▸ Problem requirements: Show each line from the records below in which the word "size" occurs.
====================
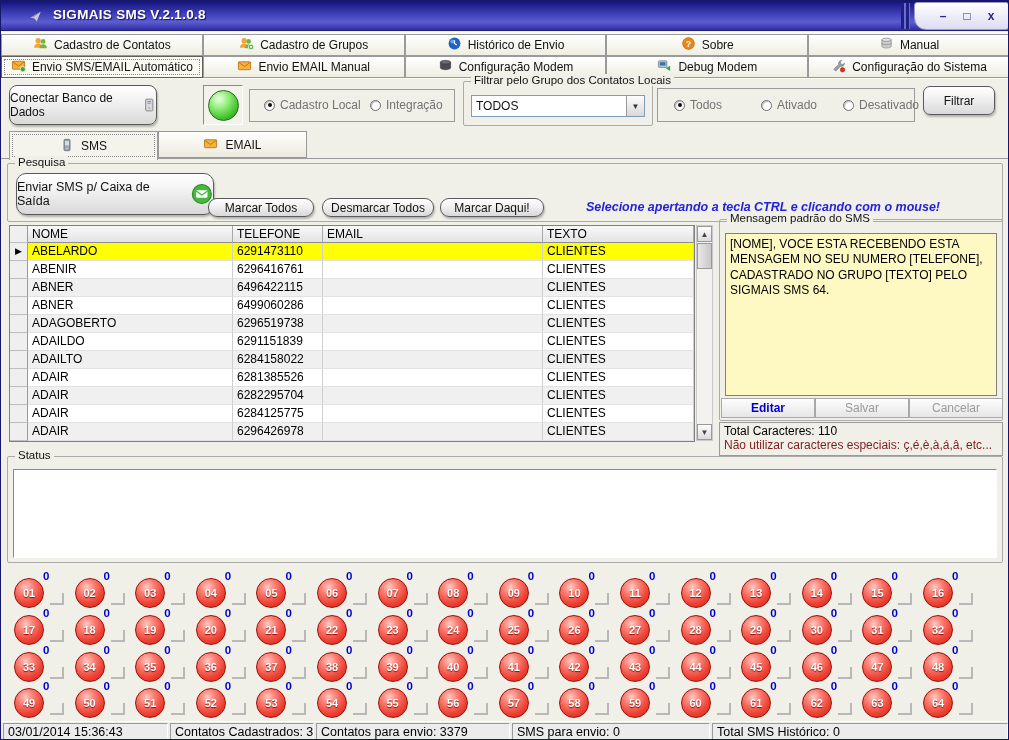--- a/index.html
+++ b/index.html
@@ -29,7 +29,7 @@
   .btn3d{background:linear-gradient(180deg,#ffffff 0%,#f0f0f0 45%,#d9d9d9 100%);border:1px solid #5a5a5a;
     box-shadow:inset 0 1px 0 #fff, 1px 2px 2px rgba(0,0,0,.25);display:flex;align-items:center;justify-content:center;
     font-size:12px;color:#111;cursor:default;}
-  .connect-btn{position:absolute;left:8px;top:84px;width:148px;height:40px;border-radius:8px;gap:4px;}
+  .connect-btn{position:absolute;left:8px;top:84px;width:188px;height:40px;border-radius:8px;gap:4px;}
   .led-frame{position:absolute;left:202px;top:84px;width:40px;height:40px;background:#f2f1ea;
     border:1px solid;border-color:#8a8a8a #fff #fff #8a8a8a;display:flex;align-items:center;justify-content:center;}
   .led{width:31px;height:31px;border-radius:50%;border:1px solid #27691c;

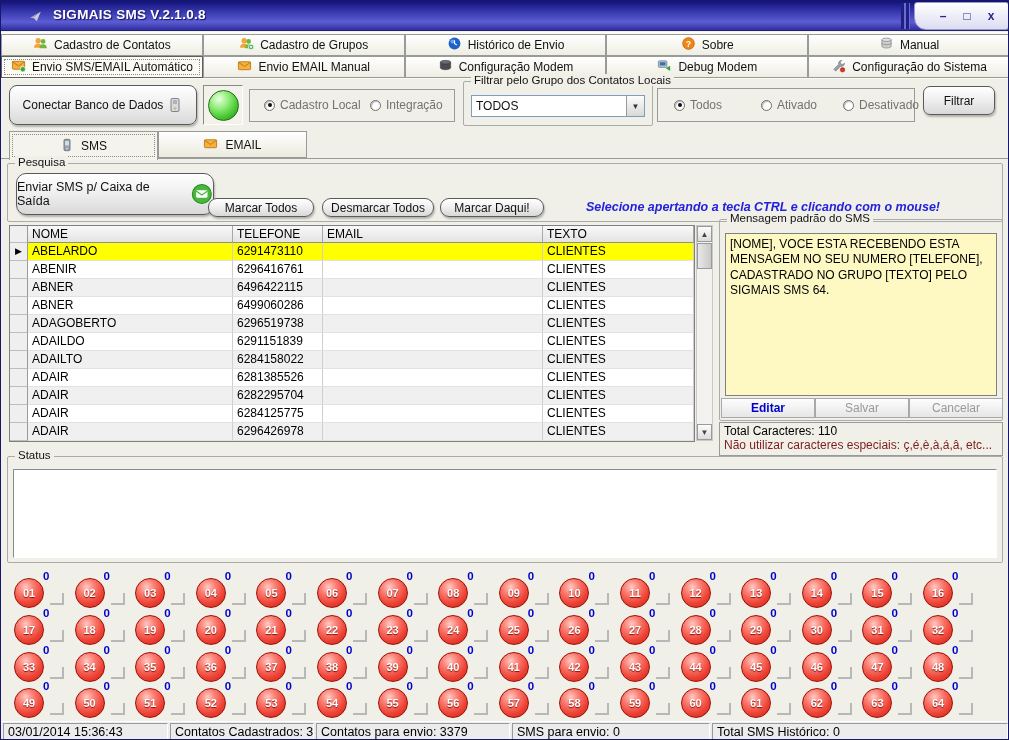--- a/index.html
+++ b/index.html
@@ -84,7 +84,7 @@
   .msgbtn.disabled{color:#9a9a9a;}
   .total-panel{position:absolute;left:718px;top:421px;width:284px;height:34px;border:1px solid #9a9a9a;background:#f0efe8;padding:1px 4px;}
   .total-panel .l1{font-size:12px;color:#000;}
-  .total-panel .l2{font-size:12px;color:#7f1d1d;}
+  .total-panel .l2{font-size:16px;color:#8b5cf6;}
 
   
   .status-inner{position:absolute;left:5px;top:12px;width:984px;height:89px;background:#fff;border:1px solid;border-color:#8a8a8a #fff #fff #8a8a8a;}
====================
▸ Exercise output:
     font-size:12px;color:#111;cursor:default;}
   .total-panel .l1{font-size:12px;color:#000;}
-  .total-panel .l2{font-size:12px;color:#7f1d1d;}
+  .total-panel .l2{font-size:16px;color:#8b5cf6;}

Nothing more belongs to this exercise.